Experimental study of the effect of projectile and target structure on breakup fusion reactions induced by ^14 N projectiles

An outstanding problem in the heavy-ion (HI)-induced nuclear reactions is understanding the role of incomplete fusion (ICF) and its dependence on various entrance channel parameters relatively at energies slightly above the Coulomb barrier. For this purpose, the excitation functions (EFs) of reaction residues populated in ^14 N+ ^51 V system have been measured at energies ≈ 3–6 MeV/nucleon. The stacked foil activation technique followed by an off-line γ -ray spectrometer with a high-resolution HPGe detector has been employed.
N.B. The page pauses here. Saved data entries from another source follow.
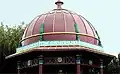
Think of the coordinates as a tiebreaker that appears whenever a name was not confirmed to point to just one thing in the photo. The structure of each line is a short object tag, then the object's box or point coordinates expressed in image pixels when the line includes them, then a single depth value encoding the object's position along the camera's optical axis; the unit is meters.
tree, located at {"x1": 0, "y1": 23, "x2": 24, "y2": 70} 29.15
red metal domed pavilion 20.52
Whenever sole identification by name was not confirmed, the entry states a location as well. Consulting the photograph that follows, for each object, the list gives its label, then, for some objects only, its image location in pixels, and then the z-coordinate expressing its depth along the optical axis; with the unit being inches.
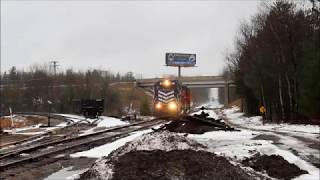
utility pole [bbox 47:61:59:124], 3684.8
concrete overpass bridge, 4311.8
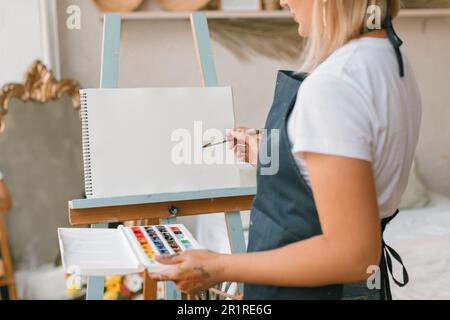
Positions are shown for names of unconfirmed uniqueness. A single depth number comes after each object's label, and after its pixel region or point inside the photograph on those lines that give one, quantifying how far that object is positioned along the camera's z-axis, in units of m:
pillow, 3.08
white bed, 2.31
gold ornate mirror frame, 2.70
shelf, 2.85
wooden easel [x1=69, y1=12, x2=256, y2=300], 1.44
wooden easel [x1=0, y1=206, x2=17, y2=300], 2.66
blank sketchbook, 1.47
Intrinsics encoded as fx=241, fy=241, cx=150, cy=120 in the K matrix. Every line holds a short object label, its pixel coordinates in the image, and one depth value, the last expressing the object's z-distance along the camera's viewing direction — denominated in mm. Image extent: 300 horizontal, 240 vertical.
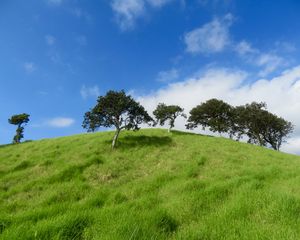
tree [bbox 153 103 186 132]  40844
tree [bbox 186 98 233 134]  58969
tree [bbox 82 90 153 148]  27734
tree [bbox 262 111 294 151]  61131
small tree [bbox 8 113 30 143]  54281
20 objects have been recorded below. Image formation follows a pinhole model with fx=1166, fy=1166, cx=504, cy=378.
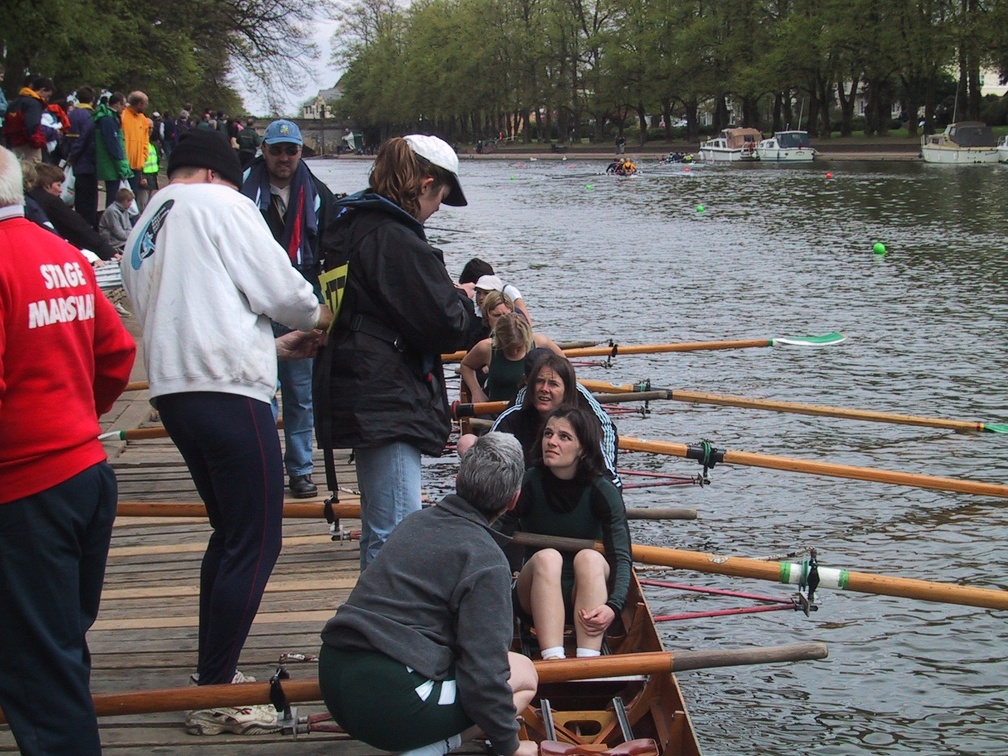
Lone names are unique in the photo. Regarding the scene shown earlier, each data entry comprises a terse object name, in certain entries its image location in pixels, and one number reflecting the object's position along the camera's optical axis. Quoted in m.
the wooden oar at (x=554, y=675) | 3.65
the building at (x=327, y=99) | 179.06
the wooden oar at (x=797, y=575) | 5.04
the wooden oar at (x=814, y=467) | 7.28
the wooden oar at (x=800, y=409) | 9.30
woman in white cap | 4.00
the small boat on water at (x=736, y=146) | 65.75
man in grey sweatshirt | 3.39
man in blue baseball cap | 6.19
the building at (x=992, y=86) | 102.80
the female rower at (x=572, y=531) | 4.87
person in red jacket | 2.98
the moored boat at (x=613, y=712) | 4.25
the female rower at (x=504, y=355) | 7.54
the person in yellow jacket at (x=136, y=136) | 16.75
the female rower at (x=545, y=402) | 5.82
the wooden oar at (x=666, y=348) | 11.16
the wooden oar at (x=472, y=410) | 7.33
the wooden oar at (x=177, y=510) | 5.28
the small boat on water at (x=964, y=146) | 51.81
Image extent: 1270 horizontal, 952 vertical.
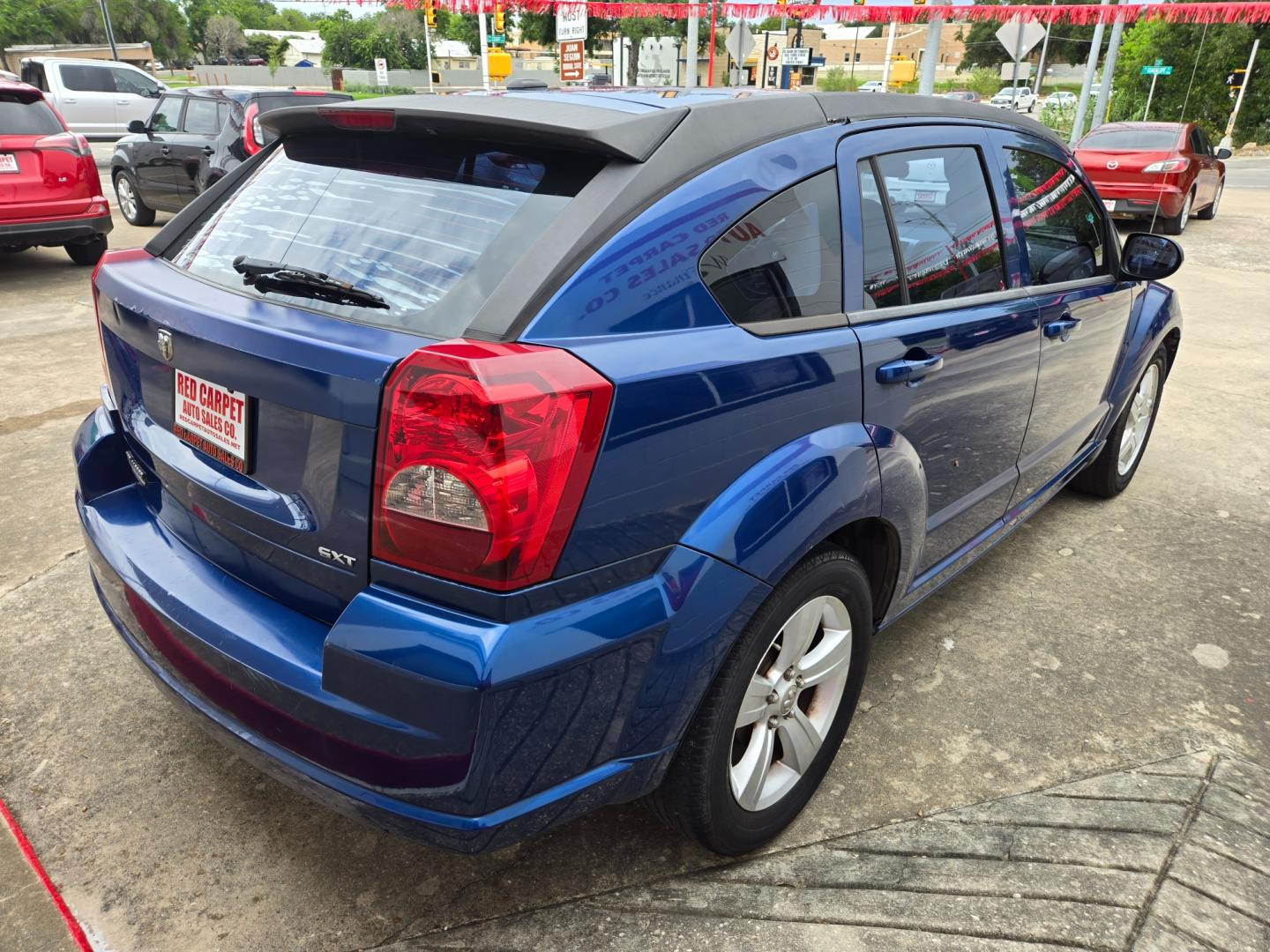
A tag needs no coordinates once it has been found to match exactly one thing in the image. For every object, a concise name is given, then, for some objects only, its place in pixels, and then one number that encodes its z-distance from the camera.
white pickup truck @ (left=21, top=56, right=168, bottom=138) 20.11
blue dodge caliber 1.54
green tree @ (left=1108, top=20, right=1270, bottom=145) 31.08
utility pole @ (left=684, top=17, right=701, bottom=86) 19.45
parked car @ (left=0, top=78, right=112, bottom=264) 7.73
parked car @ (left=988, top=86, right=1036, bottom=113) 47.50
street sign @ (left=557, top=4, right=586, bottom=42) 19.31
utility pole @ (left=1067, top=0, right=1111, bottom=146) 22.38
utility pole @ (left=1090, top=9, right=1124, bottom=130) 21.09
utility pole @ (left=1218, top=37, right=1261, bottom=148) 32.13
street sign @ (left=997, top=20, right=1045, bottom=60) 17.27
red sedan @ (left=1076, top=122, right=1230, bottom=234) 12.80
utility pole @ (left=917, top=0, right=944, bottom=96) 15.83
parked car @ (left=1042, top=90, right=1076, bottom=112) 31.34
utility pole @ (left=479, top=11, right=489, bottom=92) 21.70
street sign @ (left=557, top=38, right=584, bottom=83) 20.33
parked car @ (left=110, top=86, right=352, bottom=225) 10.08
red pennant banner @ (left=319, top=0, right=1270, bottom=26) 15.68
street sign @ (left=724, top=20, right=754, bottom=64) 19.19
The measured excitation functions are compared with the theoretical predictions, obtained from statistical model codes PACE4 and ALICE-91. The analysis of the present work suggests that the experimental excitation functions for xn and/or pxn channels are grossly reproduced by the theoretical predictions. However, for α -emitting-channels, the measured EFs are found to be underestimated by the statistical predictions which may be attributed to the breakup fusion of the projectile with the target nucleus. For a better understanding of ICF reaction dynamics, the percentage of ICF fraction has been deduced. The present study in light of the literature data provides insight into the dependence of ICF processes on the projectile structure. Further, some physical parameters such as mass asymmetry of interacting partners, Coulomb interaction between projectile and target ( Z_P Z_T ), and the target deformation parameter ( β _2 ) are also found liable for projectile breakup prior to fusion.